== Segment start ==

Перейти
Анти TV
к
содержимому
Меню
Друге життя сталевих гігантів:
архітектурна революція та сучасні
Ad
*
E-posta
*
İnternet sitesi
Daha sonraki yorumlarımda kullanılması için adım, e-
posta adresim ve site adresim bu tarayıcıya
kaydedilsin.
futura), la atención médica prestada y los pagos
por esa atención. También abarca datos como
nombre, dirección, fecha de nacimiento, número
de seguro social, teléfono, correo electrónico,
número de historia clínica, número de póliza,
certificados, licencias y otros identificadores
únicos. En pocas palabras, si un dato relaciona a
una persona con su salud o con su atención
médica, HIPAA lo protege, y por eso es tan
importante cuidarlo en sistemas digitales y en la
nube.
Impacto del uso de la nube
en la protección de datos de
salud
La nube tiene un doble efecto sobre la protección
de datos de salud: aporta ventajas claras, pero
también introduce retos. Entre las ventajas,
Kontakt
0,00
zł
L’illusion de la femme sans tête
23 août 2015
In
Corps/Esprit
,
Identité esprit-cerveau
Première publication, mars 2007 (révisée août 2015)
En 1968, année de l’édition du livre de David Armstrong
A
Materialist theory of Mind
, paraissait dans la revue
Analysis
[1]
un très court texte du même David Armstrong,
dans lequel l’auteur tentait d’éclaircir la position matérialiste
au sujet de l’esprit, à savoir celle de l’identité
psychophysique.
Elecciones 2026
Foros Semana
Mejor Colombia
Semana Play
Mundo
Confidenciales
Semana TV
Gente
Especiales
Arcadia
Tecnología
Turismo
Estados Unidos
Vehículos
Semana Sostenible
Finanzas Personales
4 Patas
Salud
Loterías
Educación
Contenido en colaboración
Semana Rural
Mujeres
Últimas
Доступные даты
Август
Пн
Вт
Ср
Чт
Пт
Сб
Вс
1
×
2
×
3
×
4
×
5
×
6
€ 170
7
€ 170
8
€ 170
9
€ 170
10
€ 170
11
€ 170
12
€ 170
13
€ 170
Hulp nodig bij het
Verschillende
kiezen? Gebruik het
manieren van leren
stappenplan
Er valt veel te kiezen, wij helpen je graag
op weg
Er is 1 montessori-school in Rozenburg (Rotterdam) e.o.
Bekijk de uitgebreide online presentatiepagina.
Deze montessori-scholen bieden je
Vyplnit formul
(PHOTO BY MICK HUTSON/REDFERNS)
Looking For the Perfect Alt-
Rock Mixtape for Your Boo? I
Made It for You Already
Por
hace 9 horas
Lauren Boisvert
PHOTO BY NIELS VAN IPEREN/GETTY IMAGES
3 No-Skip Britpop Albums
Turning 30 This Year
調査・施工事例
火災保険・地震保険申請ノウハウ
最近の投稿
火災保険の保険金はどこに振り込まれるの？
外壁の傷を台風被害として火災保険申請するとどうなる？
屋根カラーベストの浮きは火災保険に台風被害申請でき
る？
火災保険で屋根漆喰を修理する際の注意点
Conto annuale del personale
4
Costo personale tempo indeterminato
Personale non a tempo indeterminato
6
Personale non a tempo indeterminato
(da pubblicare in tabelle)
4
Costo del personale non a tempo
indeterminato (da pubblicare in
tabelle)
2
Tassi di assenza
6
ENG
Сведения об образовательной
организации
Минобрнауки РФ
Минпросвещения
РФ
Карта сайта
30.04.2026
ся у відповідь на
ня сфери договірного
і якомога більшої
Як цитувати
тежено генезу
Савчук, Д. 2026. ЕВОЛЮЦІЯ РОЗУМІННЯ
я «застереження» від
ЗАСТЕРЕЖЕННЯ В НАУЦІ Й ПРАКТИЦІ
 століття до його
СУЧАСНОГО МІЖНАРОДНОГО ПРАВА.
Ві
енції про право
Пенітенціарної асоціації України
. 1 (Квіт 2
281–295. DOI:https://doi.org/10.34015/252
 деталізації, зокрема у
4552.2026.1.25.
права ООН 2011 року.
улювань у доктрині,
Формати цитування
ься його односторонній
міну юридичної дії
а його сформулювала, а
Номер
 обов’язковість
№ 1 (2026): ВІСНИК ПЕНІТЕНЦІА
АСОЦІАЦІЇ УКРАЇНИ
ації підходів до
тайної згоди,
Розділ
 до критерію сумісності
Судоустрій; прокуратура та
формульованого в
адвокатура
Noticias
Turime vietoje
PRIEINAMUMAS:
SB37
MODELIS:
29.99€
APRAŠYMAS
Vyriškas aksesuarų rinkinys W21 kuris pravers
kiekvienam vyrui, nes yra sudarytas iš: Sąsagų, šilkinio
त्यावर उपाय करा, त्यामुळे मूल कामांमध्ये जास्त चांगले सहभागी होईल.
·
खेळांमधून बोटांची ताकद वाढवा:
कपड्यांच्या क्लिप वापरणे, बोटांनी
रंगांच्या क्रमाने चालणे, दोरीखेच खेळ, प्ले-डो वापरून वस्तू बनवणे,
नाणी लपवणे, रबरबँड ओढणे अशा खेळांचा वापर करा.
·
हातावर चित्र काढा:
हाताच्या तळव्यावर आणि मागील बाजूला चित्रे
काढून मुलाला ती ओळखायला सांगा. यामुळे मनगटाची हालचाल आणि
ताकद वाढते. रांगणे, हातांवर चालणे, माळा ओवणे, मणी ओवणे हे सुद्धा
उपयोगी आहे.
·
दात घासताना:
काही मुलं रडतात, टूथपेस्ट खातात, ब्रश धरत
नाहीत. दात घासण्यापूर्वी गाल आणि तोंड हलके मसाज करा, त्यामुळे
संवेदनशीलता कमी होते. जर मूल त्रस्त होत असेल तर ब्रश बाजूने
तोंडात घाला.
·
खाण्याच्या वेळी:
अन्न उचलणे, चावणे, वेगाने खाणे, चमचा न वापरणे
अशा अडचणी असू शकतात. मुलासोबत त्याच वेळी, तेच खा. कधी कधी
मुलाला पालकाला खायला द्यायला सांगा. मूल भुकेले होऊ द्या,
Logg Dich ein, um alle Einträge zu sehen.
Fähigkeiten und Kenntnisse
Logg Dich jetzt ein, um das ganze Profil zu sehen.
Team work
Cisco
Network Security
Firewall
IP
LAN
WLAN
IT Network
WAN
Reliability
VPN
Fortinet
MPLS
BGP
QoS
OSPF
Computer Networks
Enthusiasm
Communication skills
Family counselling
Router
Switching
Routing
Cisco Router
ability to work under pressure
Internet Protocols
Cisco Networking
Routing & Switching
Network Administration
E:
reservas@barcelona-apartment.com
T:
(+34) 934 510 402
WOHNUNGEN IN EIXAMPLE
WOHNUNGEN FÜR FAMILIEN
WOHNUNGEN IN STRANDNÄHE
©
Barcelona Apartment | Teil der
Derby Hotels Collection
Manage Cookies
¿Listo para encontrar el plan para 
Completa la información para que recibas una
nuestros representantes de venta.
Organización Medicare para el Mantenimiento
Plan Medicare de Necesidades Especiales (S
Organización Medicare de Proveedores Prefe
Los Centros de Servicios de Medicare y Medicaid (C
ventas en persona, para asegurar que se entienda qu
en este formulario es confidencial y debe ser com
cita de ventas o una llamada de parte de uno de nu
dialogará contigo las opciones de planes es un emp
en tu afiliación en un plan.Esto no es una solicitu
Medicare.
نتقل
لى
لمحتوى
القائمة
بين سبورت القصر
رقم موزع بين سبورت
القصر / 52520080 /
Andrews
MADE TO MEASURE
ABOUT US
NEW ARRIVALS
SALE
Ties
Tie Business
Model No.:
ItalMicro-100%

== Segment end ==

__Exercise requirements__.
Each line from the one holding "Communication skills" to the end of the data above goes into the answer exactly as written, and no other line does.

__Exercise result__.
Communication skills
Family counselling
Router
Switching
Routing
Cisco Router
ability to work under pressure
Internet Protocols
Cisco Networking
Routing & Switching
Network Administration
E:
reservas@barcelona-apartment.com
T:
(+34) 934 510 402
WOHNUNGEN IN EIXAMPLE
WOHNUNGEN FÜR FAMILIEN
WOHNUNGEN IN STRANDNÄHE
©
Barcelona Apartment | Teil der
Derby Hotels Collection
Manage Cookies
¿Listo para encontrar el plan para 
Completa la información para que recibas una
nuestros representantes de venta.
Organización Medicare para el Mantenimiento
Plan Medicare de Necesidades Especiales (S
Organización Medicare de Proveedores Prefe
Los Centros de Servicios de Medicare y Medicaid (C
ventas en persona, para asegurar que se entienda qu
en este formulario es confidencial y debe ser com
cita de ventas o una llamada de parte de uno de nu
dialogará contigo las opciones de planes es un emp
en tu afiliación en un plan.Esto no es una solicitu
Medicare.
نتقل
لى
لمحتوى
القائمة
بين سبورت القصر
رقم موزع بين سبورت
القصر / 52520080 /
Andrews
MADE TO MEASURE
ABOUT US
NEW ARRIVALS
SALE
Ties
Tie Business
Model No.:
ItalMicro-100%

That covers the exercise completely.